Отчего это так? Меня интересовал этот вопрос. Проще что ли купец и ближе к крестьянству, или купец, как торговый человек, имеет более возможности помочь крестьянину товаром, мукой, солодом, солью и т. д., или крестьянин знает очень хорошо, что от купца ему никакой потачки и никакого снисхождения не будет и что он, крестьянин, на пространстве тридцать верст кругом находится во власти купца, скупившего помещичьи имения? Или потому, что как скоро имение перешло к купцу, всякие надежды на прирезку земли или на новый надел совсем исчезают у крестьянина? Купец прекращает всякие крестьянские вожделения, и земельная собственность в его руках кажется крестьянину столь же незыблемой, как и собственность крестьянина, купившего землю. Или потому, что сам помещик находится во власти купца, который покупает у него хлеб и ставит ему цены, имея торговые сношения и приказчиков, чего у помещиков нет?
Мне отвечали на мои вопросы именно в этом роде. Очевидно, этому явлению много причин и главная – та, что у купца есть деньги, есть организация, есть купеческая солидарность, а у помещика всего этого не хватает.

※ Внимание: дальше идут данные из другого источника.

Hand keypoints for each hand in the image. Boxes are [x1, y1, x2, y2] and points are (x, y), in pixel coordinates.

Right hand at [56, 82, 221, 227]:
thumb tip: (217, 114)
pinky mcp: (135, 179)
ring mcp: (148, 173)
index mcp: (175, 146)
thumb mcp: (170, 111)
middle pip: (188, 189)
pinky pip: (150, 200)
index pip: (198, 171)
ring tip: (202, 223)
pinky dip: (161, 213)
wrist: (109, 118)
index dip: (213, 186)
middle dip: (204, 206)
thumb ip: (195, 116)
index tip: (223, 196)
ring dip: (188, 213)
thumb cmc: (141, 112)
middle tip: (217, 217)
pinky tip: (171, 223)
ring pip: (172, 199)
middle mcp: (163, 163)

– Можно ли заниматься хозяйством? – спрашивал я.
– Можно, но только имея оборотный капитал и перерабатывая сельскохозяйственные продукты.
Мне жаль помещиков. И сам я – не помещик, и в моём роде никогда не было помещиков, но мне жаль, что они уходят. Если б ещё на их место становилось крестьянство, крестьянское благосостояние могло бы увеличиться. А то ведь этого нет. Вместо дворянства являются помещики из других сословий и очень аккуратно берут крестьян в свою крепость...
Беднеют помещики, беднеет и крестьянство. Отчего эти явления идут параллельно? Если бы беднел помещик, а крестьянин богател, или богател бы купец и крестьянин богател, можно было бы махнуть рукой на помещиков. Не ими одними жила и живет Русь, и есть такие исторические явления, против которых ничего не поделаешь. Но крестьянство беднеет, а богатеет только недоимками.
Начинают продавать за недоимки крестьянское имущество. Кто является покупщиками? Городское мещанство. Оно устраивает стачки и покупает за грош то, что стоило рубль. Односельчане почти не торгуются на этих торгах. Город живёт крестьянством и начинает беднеть с обеднением крестьянства. У нас всё дело в деревне, и государство только тогда будет процветать, когда станет процветать деревня...
30 августа (11 сентября) 1898 года, № 8084
* Город Ефремов, Тульской губернии, имеет большую дубовую рощу. Городская управа начинает её сводить, под такими курьезными предлогами и по таким ценам отдает её на сруб, что курам на смех. Лес около городов – это благодеяние природы, но купцы природу видят только в деньгах и в лавках.